*WHAT THE TASK REQUIRES:* The whole listing is to be given again without alteration, except that its pictures are dropped.

*DATA UNDER STUDY:*

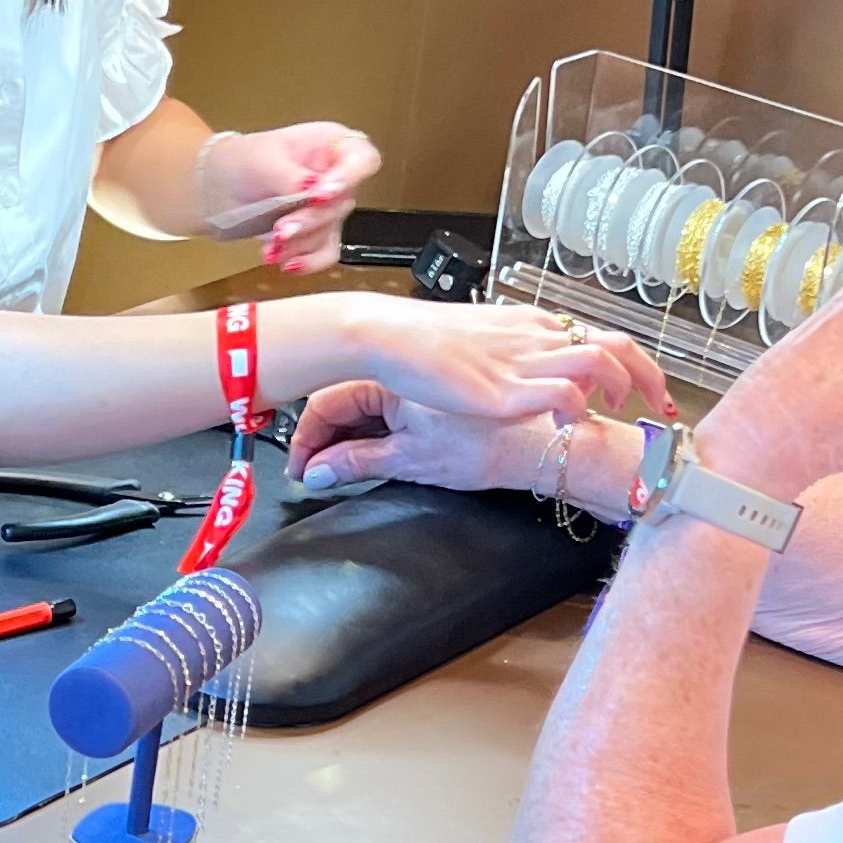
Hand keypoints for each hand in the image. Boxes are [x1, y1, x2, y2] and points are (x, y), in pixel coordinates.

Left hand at [202, 121, 381, 273]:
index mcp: (332, 145)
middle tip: (280, 229)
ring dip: (300, 243)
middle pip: (342, 203)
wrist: (223, 186)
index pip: (362, 160)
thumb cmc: (246, 160)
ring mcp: (330, 208)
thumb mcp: (265, 158)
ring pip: (330, 232)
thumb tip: (311, 187)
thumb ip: (291, 175)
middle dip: (308, 220)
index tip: (318, 195)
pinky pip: (326, 253)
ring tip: (270, 247)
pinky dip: (308, 261)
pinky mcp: (318, 233)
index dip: (348, 179)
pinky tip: (288, 265)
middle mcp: (338, 177)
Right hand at [287, 383, 549, 496]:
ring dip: (348, 430)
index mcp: (390, 379)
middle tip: (318, 469)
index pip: (327, 402)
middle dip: (327, 436)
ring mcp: (420, 377)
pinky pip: (394, 397)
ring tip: (343, 461)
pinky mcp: (438, 386)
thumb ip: (357, 462)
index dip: (308, 439)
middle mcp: (404, 369)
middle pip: (344, 397)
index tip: (303, 467)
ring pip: (366, 397)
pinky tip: (381, 443)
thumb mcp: (412, 459)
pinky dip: (378, 422)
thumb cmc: (488, 450)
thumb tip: (317, 472)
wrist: (540, 446)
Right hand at [354, 303, 666, 432]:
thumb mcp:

*TASK RESPONSE:*
Hand keypoints for each hand in the image. Boxes are [x1, y1, x2, y2] and points are (x, y), in pixel coordinates.

Left hand at [202, 121, 381, 273]:
index mcp: (332, 145)
middle tip: (280, 229)
ring dip: (300, 243)
middle pip: (342, 203)
wrist: (223, 186)
index pip: (362, 160)
thumb cmc: (246, 160)
ring mcp: (330, 208)
thumb mcp: (265, 158)
ring pip: (330, 232)
thumb tip: (311, 187)
thumb ip: (291, 175)
middle dip: (308, 220)
index tip: (318, 195)
pinky pip: (326, 253)
ring tip: (270, 247)
pinky dip: (308, 261)
pinky mcp: (318, 233)
index dip: (348, 179)
pinky tip: (288, 265)
middle mcp: (338, 177)
Right hand at [287, 383, 549, 496]:
ring dip: (348, 430)
index mcp: (390, 379)
middle tip: (318, 469)
index pip: (327, 402)
middle dip: (327, 436)
ring mcp: (420, 377)
pinky pip: (394, 397)
ring tip: (343, 461)
pinky mcp: (438, 386)
thumb ip: (357, 462)
index dip: (308, 439)
middle mcp: (404, 369)
middle pip: (344, 397)
index tip: (303, 467)
ring pip: (366, 397)
pinky tip: (381, 443)
thumb mcp: (412, 459)
pinky dip: (378, 422)
thumb cmc: (488, 450)
thumb tip: (317, 472)
wrist: (540, 446)
Right hand at [354, 303, 666, 432]:
thumb mcp:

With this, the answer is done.